16 April 2006

And a blessed Easter to you

My shower has been running slowly and I HATE standing in an inch of water by the time I am done. Dran-o has been no help, so I called the landlord to come snake out the pipes.

He sent over his assistant, Randy, yesterday morning. He is a huge man. Randy worked and worked for about an hour, and, covered in sweat, said he couldn't get it fixed.

He said he used to be a plumber and he had never seen anything like this before.

I said I knew he used to be a plumber because I could tell from his sag-ass pants and his visible buttcrack. (No, I didn't say that. But you know I thought about it.)

I said "It's not any better?"

"No," he said. "Now water won't even go down the drain."

Is a tiny String Section of DoomTM beginning to play in your head, too?

Sure enough, I looked at the shower floor, and it was covered with a layer of black muck.
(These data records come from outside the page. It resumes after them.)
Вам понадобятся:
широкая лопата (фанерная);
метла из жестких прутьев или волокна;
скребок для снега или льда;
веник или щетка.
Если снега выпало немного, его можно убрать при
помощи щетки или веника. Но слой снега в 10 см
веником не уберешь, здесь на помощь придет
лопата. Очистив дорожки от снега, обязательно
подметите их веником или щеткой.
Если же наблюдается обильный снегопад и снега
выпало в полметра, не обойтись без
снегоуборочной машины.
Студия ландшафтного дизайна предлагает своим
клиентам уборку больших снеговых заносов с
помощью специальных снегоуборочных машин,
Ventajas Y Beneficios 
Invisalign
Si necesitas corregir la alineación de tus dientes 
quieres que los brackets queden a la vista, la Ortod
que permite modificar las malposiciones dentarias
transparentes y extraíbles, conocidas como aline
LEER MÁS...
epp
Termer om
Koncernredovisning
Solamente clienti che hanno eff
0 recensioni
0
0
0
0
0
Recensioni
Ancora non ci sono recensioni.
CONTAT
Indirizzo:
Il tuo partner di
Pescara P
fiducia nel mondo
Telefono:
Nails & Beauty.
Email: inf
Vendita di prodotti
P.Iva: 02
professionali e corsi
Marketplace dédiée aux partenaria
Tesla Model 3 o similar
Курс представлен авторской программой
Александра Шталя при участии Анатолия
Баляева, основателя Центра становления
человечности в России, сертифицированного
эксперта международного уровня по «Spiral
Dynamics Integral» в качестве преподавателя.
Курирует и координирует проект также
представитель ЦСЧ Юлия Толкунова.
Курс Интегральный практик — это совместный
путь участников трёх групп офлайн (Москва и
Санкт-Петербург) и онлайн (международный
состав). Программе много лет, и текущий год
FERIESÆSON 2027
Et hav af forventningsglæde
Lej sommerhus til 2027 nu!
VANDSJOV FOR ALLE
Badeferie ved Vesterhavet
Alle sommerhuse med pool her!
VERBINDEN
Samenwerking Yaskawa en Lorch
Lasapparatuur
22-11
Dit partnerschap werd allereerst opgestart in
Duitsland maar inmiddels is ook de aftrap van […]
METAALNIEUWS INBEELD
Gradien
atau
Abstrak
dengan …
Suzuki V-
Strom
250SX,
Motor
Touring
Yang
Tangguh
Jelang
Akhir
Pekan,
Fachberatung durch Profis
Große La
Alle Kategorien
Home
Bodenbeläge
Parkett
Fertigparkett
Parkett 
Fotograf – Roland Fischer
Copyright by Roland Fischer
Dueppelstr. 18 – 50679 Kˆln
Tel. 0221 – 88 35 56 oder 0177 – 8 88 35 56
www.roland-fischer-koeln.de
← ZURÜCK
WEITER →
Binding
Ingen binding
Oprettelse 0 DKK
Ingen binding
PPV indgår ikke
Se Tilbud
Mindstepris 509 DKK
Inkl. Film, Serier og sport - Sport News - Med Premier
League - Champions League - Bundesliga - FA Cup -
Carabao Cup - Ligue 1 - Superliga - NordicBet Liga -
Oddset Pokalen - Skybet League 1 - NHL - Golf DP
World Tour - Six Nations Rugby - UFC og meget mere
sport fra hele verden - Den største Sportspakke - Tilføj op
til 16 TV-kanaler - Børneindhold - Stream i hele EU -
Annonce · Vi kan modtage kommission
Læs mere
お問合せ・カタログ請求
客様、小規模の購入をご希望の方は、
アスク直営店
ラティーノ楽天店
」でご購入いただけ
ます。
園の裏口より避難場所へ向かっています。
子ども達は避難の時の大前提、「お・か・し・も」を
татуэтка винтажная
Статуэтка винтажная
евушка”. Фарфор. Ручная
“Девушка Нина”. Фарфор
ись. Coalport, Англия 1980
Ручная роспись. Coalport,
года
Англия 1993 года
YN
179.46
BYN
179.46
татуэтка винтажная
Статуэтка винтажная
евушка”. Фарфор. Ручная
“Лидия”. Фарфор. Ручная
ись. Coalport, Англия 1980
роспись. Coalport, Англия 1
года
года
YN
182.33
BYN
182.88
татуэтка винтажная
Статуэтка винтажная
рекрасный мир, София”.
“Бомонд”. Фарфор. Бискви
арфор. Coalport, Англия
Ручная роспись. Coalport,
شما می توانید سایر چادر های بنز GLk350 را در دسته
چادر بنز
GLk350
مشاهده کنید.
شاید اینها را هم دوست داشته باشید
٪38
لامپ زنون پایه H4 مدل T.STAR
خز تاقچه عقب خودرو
Now the inch of water wasn't sounding so bad.

A few hours later the landlord, Steve, came over to try and finish what Randy had started. After much banging and pounding, he broke off his snake in the pipe.

"I'm going to have to re-route the pipe," he said.

My house was built in 1940-something and apparently the plumbing was never really right. It was full of twists and bends and places for greasy hairballs to build up into drain-clogging monsters.

Steve told me his project would probably take all afternoon. I said that was ok since I was going to Mr. Stapler's for the afternoon and night. He assured me that when I got home, all would be well.

Being an early riser, I arrived back here at 8 a.m. to get ready for church.

Steve and Randy were standing in the driveway in their best crappy plumber outfits.

"We have some work to still do," Steve said. "And you can't use the water while we do it."

So I'm sitting here with my Easter bonnet on, listening to the sound of pounding and grinding and the smell of burning metal, clenching my muscles and hoping I don't have to pee until I go to church in half an hour. I'm wondering how a slow-draining shower turned into this debacle. This is my life.

Blessed Easter to you, too.


Anonymous said...

Just sag ass and butt-crack? No muffin top??? Sorry about the water... Happy Rabbits and Candy Day :)

Bamboo Lemur Boys Are Mean To Their Girls said...

Lol, sorry to laugh but it reminds me of that time on Mountain View when the septic tank clogged and shit came seeping out of the ground right under my bedroom window. Remember that? Or the tree roots that grew into the toilet pipes? I'm not sure but bad pipes seem to follow you.

MrsFortune said...

Um, Iz - what's "muffin top" mean ... sorry to show my ignorance.

Sorry for the shit, Sue! (Couldn't resist that alliteration). At least easter doesn't involve eating a lot of prunes and metamucil. Hope nobody replaces your chocolate bunnies with ex-lax.

Hey, did Mr. Stapler ever name that adorable dog???

Janet Evening said...

You have a tiny string section of doom? Mine plays chimes...

noncommon said...

i once made $80 potato salad! i called it that because that's how much the plumber cost to come and snake out all the potato skins i sent down the garbage disposal. don't you just love plumbing? isn't it wonderful when you are faced with sludge, and unmoving bio-hazard? hope it all flushes out. and yea, i was wondering, too, what the new baby dog was named.

SUEB0B said...

A "muffin-top" I learned just the other day, is that roll of fat that bulges out over low-rise (or sag-ass) jeans.

Gandhi - ah yes, the fun of Mtn View poop. The last year I lived there (and about the third time that poop had bubbled up into Bianca's yard) I found out that poor Bianca had been cleaning it up every time...I had assumed the plumbers did it but no. EEEEEch.

The dog's name is (drum roll please) Kelly. Which is the name she came from the pound with. Mr. Stapler has not been in a terribly creative mood lately.

We had $80 sweet potatoes one Thanksgiving LOL. Same problem.

spotted elephant said...

Ehhhh, sorry to hear that. Plumbing problems are gross.

We have a slow drain in our tub, and now I'm thinking about just leaving it alone. :)

super des said...

once I had the exact smae problem... except for the fact that it began in the toilet instead of the shower. you can imagine the mess, and the fun times we had. Luckily I didn't have to clean it up.